The absence of a central regulatory body meant there was no one to appeal to outside the authority. The lack of interest was summed up by one social worker in the report who said: "I have hard kids to place and here was someone who would take them without asking too many questions. I dare not upset him."
Other councils were anxious to believe that the Beck scandal could never happen in their homes. But across Britain abuse has been exposed in care homes. Among the greatest concerns has been the suspicion that paedophile groups were operating in homes. More than 60 children were thought to have been involved in a ring involving council staff and external abusers in Islington, north London.
In the inquiry that followed last year by Ian White, Oxfordshire's director of social services, he warned that Islington's failure to deal with a further set of allegations in the early Nineties meant staff who may have abused children could be working in childcare elsewhere in the country.

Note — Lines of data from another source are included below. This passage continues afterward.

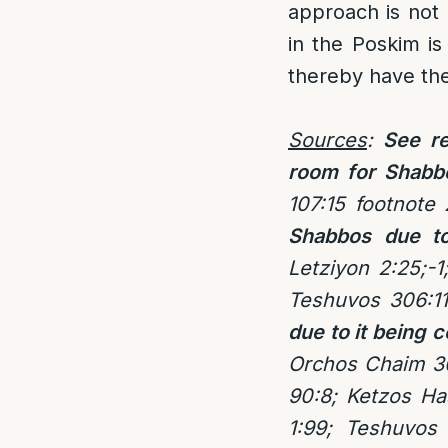
approach is not
in the Poskim is
thereby have th
Sources
:
See re
room for Shabb
107:15 footnote
Shabbos due to
Letziyon 2:25;-
Teshuvos 306:11
due to it being
Orchos Chaim 3
90:8; Ketzos Ha
1:99; Teshuvos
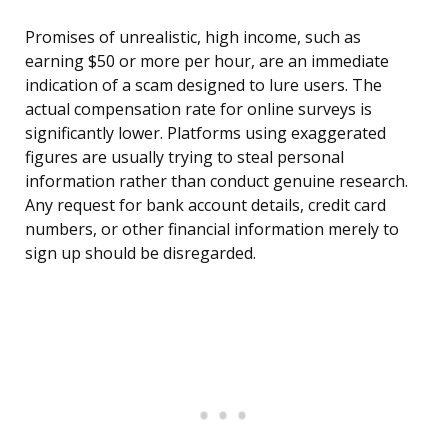
Promises of unrealistic, high income, such as
earning $50 or more per hour, are an immediate
indication of a scam designed to lure users. The
actual compensation rate for online surveys is
significantly lower. Platforms using exaggerated
figures are usually trying to steal personal
information rather than conduct genuine research.
Any request for bank account details, credit card
numbers, or other financial information merely to
sign up should be disregarded.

The report put local councillors in the dock as well as employees. It said managers were too terrified to deal with staff in a fiercely politically correct regime for fear of being called homophobic or racist.
The revelations of abuse in Staffordshire of more than 140 children in the Eighties were equally damning. Tony Latham, a social worker, was the architect of the policy known as "pin-down" for controlling difficult children in homes.
They were kept in isolation for weeks at a time in a bare room; many were forced to breaking point where they attempted suicide. But Barry O'Neil, the then director of social services, said of Latham, the policy was "to let him get on with it and not to interfere as long as he produced the goods".
When he was finally exposed, an inquiry launched in 1991 concluded he had lost sight of "minimum standards of behaviour and professional practice".
But perhaps the most disturbing scandal is that of Clwyd, North Wales, in the Seventies and Eighties, where more than 100 children may have suffered sexual abuse in homes.
The attempts to suppress the report into what took place has provoked concern about how deep the corruption went. There have been calls for a public investigation of claims that social workers procured boys for people outside the homes and used the boys themselves for sex.
The most enduring legacy of the scandals must be the revelation that 12 former residents of homes in North Wales are dead, in circumstances that have been linked to their time in care.